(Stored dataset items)
##############################
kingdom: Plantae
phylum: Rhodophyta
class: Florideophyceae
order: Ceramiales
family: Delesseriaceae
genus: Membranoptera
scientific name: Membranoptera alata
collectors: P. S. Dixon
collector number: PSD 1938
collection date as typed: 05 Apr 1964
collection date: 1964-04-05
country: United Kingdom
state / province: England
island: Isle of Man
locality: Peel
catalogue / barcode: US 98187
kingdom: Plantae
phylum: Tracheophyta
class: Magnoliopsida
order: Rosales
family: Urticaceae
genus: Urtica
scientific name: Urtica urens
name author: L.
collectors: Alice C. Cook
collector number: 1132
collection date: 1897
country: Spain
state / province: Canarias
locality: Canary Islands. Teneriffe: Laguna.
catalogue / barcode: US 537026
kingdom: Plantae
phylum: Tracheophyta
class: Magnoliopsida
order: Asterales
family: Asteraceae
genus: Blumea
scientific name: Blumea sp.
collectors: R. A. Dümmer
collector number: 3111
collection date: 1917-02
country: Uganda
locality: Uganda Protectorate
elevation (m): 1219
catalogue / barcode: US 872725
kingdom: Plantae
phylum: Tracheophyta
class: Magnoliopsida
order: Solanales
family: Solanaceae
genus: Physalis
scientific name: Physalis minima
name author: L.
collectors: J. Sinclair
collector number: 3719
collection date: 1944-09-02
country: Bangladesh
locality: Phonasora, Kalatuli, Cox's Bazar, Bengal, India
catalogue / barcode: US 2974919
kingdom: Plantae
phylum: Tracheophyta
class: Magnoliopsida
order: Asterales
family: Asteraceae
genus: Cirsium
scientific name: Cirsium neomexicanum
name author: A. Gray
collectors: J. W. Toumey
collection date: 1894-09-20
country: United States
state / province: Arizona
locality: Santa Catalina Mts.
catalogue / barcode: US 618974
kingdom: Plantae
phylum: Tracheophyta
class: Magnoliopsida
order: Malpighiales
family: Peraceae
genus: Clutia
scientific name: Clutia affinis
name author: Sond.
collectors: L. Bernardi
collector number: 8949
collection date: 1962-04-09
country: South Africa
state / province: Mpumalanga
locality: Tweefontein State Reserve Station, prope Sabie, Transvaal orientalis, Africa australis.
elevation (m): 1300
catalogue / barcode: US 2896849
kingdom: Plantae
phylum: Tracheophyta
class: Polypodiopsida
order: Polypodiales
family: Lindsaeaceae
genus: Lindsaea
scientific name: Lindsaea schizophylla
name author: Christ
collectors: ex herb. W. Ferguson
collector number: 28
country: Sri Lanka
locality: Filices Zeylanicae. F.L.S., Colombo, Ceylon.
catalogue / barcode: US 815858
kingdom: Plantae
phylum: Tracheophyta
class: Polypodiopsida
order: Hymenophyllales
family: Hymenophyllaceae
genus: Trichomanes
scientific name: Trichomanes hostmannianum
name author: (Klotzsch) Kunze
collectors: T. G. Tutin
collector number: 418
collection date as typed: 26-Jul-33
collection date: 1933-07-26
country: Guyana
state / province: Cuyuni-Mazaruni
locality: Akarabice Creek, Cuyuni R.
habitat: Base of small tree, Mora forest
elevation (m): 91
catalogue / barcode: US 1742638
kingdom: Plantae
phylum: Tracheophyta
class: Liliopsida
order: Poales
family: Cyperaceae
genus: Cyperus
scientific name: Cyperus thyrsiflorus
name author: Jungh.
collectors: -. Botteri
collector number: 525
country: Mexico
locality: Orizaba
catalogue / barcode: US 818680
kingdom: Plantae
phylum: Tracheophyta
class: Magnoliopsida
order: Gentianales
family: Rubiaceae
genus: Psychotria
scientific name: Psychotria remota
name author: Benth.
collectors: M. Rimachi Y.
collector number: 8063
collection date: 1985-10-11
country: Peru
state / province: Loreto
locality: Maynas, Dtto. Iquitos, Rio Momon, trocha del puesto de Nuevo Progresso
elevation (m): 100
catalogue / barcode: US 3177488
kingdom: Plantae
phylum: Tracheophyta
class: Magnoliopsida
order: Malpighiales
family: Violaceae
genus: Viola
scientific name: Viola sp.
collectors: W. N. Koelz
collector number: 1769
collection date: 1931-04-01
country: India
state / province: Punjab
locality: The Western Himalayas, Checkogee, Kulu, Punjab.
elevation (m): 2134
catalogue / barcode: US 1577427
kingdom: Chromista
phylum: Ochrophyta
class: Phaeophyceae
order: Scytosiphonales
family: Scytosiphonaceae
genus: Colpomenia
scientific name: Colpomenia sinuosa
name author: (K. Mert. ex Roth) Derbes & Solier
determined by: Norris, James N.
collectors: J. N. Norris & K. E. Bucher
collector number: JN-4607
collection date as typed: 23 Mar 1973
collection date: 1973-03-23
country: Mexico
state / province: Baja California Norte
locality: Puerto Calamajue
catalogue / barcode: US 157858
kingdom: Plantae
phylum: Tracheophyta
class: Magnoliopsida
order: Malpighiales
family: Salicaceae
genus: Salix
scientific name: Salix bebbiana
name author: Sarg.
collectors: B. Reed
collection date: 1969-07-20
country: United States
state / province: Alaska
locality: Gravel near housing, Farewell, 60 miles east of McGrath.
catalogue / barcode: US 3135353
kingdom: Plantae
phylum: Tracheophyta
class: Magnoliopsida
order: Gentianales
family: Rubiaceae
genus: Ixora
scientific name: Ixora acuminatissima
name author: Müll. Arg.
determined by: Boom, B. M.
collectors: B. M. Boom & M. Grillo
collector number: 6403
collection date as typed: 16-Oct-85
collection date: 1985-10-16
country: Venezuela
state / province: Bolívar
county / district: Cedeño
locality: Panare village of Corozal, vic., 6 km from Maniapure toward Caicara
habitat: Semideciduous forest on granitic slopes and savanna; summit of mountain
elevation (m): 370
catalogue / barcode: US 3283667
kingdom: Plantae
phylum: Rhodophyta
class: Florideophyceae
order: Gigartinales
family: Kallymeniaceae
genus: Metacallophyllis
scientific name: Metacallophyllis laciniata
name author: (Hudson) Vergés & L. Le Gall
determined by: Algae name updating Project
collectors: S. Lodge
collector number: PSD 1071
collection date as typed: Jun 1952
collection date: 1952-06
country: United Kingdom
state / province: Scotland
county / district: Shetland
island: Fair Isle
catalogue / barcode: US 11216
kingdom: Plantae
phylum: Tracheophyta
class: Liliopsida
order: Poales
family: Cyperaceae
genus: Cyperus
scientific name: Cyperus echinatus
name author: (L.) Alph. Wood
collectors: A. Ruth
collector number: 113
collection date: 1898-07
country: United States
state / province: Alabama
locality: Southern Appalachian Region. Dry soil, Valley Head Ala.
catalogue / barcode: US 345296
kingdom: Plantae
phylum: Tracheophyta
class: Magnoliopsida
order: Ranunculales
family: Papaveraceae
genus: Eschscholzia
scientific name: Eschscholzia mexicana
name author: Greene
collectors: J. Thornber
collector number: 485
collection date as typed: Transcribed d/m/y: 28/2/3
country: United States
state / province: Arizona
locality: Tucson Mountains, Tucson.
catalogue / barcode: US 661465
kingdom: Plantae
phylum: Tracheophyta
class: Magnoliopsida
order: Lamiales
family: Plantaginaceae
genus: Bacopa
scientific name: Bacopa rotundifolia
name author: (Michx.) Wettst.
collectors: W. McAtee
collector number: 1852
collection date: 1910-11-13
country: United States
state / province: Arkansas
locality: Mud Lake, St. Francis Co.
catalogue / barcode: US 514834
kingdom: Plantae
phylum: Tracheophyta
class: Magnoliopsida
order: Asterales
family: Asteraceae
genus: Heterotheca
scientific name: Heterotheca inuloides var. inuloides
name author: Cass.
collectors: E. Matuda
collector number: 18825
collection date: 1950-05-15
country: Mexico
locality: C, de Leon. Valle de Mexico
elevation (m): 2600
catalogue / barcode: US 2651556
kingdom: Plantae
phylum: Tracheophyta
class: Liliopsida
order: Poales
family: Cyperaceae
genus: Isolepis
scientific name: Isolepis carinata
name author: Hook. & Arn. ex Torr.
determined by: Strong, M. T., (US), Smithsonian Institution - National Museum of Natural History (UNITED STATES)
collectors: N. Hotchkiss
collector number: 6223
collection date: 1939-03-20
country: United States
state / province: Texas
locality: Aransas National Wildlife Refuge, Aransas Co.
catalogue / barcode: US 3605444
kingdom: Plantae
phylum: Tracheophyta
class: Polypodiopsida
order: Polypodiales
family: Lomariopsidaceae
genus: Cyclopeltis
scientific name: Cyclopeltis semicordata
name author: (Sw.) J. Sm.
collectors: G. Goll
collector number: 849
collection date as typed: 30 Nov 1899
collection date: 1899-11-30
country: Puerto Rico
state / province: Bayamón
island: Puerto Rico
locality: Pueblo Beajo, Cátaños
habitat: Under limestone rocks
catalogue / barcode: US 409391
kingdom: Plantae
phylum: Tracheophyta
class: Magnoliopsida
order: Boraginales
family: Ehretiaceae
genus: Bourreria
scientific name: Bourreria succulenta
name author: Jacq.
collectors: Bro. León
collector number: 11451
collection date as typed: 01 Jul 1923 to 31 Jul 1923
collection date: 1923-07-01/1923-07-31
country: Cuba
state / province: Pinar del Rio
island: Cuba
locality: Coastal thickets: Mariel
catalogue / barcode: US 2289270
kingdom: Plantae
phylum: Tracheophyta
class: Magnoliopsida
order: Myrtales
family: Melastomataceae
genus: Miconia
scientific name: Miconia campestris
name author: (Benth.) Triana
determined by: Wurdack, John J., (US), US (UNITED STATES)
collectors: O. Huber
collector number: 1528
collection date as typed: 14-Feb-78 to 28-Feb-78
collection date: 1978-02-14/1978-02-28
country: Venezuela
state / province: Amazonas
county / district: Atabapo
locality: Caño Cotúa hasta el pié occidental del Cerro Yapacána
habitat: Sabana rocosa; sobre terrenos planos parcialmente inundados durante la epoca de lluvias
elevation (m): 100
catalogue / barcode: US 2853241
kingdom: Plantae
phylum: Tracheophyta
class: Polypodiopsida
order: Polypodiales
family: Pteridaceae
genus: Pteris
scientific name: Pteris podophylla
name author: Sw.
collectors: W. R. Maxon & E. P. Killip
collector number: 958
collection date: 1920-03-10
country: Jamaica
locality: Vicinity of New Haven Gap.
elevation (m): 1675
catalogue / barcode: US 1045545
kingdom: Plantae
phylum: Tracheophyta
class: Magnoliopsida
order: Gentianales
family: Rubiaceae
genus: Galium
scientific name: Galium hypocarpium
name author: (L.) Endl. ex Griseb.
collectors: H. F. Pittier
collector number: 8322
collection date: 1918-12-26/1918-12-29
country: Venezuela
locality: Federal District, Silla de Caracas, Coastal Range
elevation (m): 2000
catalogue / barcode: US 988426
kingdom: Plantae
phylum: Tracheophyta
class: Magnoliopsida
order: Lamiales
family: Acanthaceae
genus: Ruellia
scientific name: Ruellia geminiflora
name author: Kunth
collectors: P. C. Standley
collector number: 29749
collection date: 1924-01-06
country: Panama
##############################
* Exercise: Reproduce the lines of the rows from the line with "elevation (m): 370" up to and including the line with "name author: (Hudson) Vergés & L. Le Gall", substituting "catalog" for "catalogue" and leaving everything else unchanged.

* The reply:
elevation (m): 370
catalog / barcode: US 3283667
kingdom: Plantae
phylum: Rhodophyta
class: Florideophyceae
order: Gigartinales
family: Kallymeniaceae
genus: Metacallophyllis
scientific name: Metacallophyllis laciniata
name author: (Hudson) Vergés & L. Le Gall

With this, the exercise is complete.